━━━━━ RECORDED INFORMATION ━━━━━

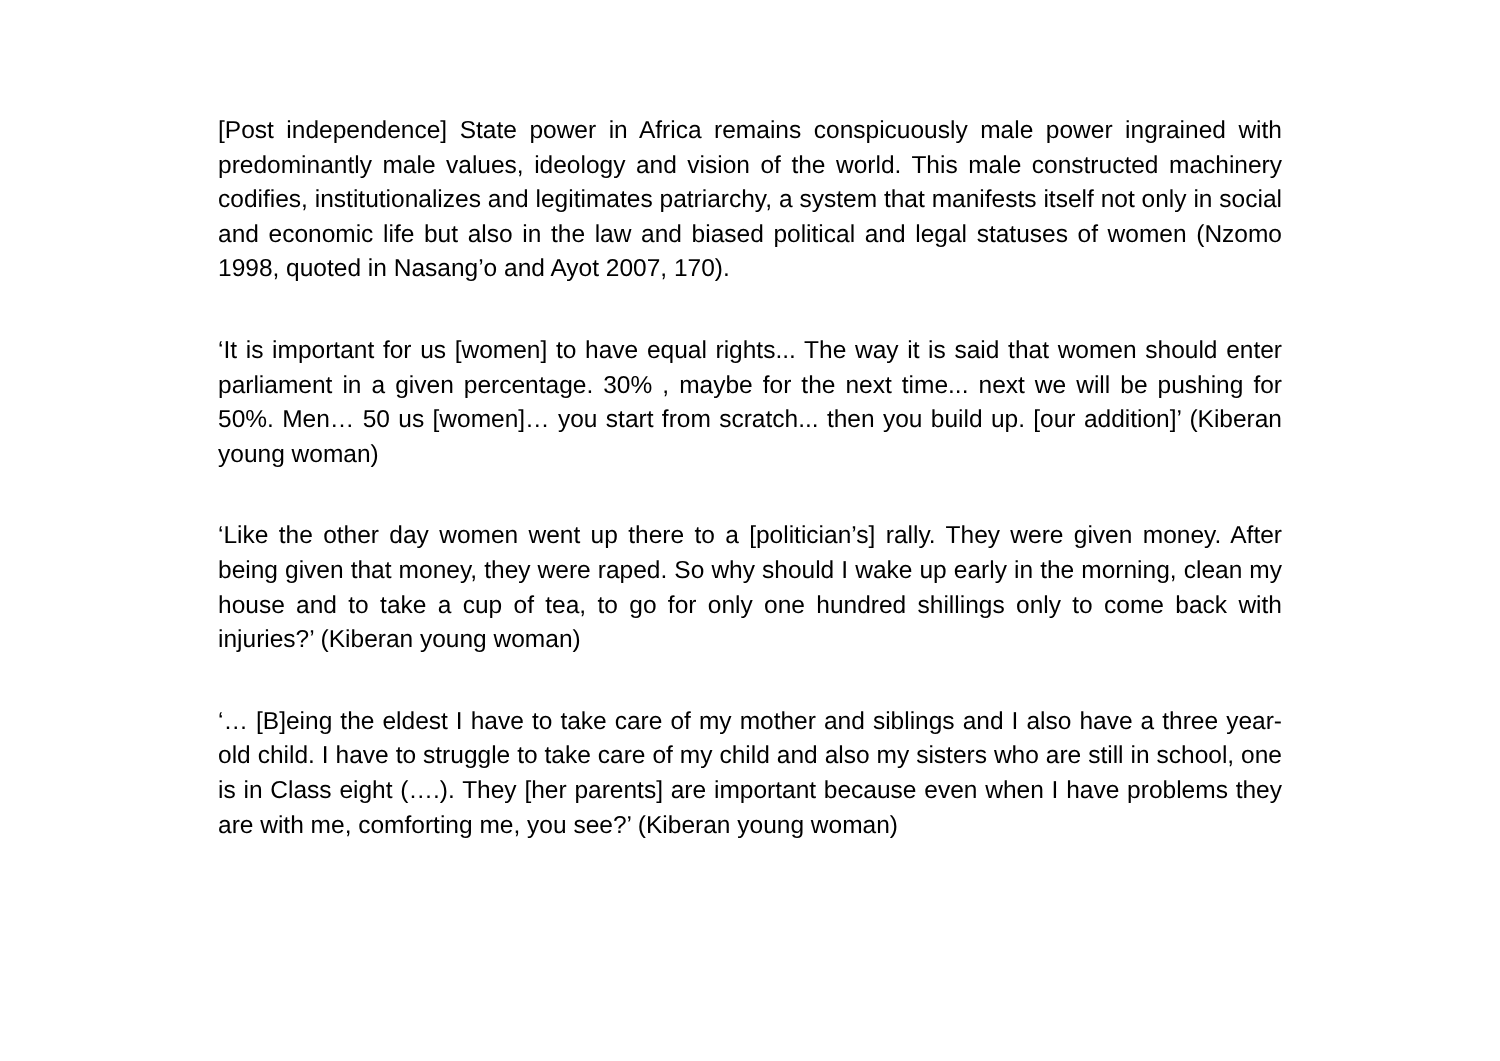[Post independence] State power in Africa remains conspicuously male power ingrained with predominantly male values, ideology and vision of the world. This male constructed machinery codifies, institutionalizes and legitimates patriarchy, a system that manifests itself not only in social and economic life but also in the law and biased political and legal statuses of women (Nzomo 1998, quoted in Nasang’o and Ayot 2007, 170).
‘It is important for us [women] to have equal rights... The way it is said that women should enter parliament in a given percentage. 30% , maybe for the next time... next we will be pushing for 50%. Men… 50 us [women]… you start from scratch... then you build up. [our addition]’ (Kiberan young woman)
‘Like the other day women went up there to a [politician’s] rally. They were given money. After being given that money, they were raped. So why should I wake up early in the morning, clean my house and to take a cup of tea, to go for only one hundred shillings only to come back with injuries?’ (Kiberan young woman)
‘… [B]eing the eldest I have to take care of my mother and siblings and I also have a three year-old child. I have to struggle to take care of my child and also my sisters who are still in school, one is in Class eight (….). They [her parents] are important because even when I have problems they are with me, comforting me, you see?’ (Kiberan young woman)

━━━━━

Find out how many lines in the listing contain the word "should", and respond with that number only.

* [RESULT OF THIS TASK]: 2